The real has lost 17% of its value since early September after Brazil’s central bank took the markets by surprise and cut the Selic rate by 50 basis points. Despite inflation, at 7.34%, remaining much higher than its target of 4.5% plus or minus two percentage points, the bank lowered the base rate to 12%. The real fell against the dollar, going below $1.90 before recovering a little. However, at the end of September it was still trading at levels last seen early in 2010.
There were other factors that strengthened the dollar against emerging market currencies. However, no other emerging market currency has fallen against the dollar as much as the real and there is a consensus in São Paulo that the abrupt reversal in monetary policy led to the real falling faster and further than the central bank planned, and probably wanted.
One banker told Euromoney that now the "tide had gone out, we will now see who is dead on the beach" – a variant on the standard "when the tide goes out we will see who is swimming naked".
Although there are, as yet, no suggestions that the exchange rate movement will lead to large derivatives losses, as was the case in 2008, there will be losers (as well as winners) from the large and rapid dive in the value of the real. There is some concern – and perhaps also a little anger – that the central bank exacerbated the large movement in the real by failing to signal a change in its approach.
"While I understand that the central bank doesn’t have any responsibility to make markets money, I don’t understand how they can just change their view on monetary policy like that," said a São Paulo-based banker, who presumably got caught on the wrong side of a dollar/real trade. "I can do that – I can change my view every day. And the way they handled the interest rate announcement definitely affected the FX."
But although the interest rate cut was a surprise, perhaps it shouldn’t have been. Analysts have for some time been saying that the old monetary imperative of inflation targeting has become outdated for emerging market economies.
Nomura has been talking about the creation of "post-modern" central bank policies since the beginning of 2011, and it has recently published research that shows that there is no correlation between real interest rates and inflation in emerging market economies. Good examples of this post-modernist approach are Turkey and Hungary, which have for some time considered a wider range of data than inflation: they assess current account and credit growth and also target them with different policy instruments than just base interest rate policy.
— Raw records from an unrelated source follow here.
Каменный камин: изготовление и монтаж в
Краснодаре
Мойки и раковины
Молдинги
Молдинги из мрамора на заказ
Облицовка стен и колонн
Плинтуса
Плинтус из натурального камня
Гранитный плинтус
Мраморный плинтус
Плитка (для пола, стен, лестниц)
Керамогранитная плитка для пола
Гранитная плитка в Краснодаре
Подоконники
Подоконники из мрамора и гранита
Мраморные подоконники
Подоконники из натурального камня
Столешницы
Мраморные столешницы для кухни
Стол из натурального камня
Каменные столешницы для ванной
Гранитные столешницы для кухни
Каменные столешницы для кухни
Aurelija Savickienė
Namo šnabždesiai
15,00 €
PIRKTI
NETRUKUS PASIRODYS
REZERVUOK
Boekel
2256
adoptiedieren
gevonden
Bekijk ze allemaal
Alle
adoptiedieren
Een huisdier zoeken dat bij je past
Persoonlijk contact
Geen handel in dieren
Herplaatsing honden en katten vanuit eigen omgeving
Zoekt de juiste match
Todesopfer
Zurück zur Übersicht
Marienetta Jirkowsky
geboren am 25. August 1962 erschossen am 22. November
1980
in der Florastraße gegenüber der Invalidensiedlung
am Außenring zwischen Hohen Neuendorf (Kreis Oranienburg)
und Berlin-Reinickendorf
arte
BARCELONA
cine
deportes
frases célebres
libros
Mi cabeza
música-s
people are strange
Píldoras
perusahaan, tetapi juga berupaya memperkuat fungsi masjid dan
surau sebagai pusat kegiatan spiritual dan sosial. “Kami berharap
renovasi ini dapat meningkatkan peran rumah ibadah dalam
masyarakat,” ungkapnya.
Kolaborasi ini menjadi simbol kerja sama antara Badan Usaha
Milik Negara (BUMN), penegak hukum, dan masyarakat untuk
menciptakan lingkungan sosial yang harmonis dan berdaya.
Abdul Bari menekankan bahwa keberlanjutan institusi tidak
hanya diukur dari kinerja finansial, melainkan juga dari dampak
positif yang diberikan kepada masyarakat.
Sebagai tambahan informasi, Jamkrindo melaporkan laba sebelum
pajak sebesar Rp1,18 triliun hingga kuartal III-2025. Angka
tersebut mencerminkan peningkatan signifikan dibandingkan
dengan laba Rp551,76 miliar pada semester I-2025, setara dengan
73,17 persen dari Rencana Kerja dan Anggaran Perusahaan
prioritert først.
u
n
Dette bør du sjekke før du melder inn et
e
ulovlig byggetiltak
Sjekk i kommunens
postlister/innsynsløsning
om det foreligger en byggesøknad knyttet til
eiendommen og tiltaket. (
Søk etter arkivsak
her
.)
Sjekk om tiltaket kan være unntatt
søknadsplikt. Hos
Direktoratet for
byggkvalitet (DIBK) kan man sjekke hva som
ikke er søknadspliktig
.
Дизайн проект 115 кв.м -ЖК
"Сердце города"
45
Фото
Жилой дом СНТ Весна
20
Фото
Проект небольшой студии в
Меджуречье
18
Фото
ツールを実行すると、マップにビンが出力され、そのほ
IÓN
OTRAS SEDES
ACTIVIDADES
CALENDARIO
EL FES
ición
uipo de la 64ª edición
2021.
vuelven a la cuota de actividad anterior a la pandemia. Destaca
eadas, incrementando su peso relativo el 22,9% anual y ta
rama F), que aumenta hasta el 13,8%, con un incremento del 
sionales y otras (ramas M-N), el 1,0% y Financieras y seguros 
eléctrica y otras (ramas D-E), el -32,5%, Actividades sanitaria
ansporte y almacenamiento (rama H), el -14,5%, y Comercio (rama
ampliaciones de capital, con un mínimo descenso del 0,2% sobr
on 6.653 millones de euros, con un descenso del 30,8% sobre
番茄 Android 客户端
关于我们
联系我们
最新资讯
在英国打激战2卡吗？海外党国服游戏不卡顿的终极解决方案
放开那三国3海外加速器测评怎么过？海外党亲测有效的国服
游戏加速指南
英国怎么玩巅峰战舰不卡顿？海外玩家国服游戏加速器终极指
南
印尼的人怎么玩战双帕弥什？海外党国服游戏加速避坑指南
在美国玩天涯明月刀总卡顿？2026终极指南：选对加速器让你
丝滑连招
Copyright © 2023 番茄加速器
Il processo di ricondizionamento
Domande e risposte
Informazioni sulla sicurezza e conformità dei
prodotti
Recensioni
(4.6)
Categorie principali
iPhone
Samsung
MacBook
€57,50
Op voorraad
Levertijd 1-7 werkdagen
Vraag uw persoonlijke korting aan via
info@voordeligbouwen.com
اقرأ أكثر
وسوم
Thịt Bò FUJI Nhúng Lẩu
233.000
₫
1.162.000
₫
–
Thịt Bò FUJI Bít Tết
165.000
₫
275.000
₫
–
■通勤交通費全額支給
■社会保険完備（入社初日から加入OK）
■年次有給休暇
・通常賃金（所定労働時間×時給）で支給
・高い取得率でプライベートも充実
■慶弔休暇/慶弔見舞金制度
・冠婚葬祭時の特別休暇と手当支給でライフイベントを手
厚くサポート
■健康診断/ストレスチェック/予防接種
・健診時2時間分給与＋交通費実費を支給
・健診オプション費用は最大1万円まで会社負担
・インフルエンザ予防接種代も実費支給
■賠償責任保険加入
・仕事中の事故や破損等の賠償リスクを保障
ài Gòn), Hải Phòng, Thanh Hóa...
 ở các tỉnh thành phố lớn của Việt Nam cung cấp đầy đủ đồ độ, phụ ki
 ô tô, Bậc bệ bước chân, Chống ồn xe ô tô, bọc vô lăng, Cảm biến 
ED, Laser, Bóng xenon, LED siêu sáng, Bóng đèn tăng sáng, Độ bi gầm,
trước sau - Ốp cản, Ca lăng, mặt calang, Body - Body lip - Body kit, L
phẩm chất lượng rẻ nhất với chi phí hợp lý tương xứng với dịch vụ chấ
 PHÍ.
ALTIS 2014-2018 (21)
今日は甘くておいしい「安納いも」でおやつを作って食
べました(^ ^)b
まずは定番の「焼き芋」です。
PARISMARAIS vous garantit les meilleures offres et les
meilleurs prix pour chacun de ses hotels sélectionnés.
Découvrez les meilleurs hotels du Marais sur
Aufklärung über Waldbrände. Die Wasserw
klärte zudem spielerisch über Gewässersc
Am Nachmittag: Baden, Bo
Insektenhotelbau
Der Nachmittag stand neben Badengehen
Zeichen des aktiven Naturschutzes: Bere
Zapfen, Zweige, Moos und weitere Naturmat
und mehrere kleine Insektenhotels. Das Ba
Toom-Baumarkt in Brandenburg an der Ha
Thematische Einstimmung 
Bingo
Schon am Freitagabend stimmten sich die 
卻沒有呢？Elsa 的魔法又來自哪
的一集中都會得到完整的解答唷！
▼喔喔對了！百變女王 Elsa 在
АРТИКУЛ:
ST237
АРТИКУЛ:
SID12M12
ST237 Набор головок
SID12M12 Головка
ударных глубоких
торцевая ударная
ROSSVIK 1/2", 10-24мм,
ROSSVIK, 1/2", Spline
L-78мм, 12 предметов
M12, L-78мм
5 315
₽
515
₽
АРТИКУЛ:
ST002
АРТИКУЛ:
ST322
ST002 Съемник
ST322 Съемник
Central banks in emerging markets will increasingly use a bigger box of tools and target a wider set of economic measures. Inflation will still be important, of course, but where previously inflation targeting was the sole factor, central banks now take a much more flexible approach and also concentrate on growth and macro-prudential features such as financial stability, risk premia, currency and credit growth. And Brazil seems to be showing that post-modern central bank policy is now being adopted in Latin America.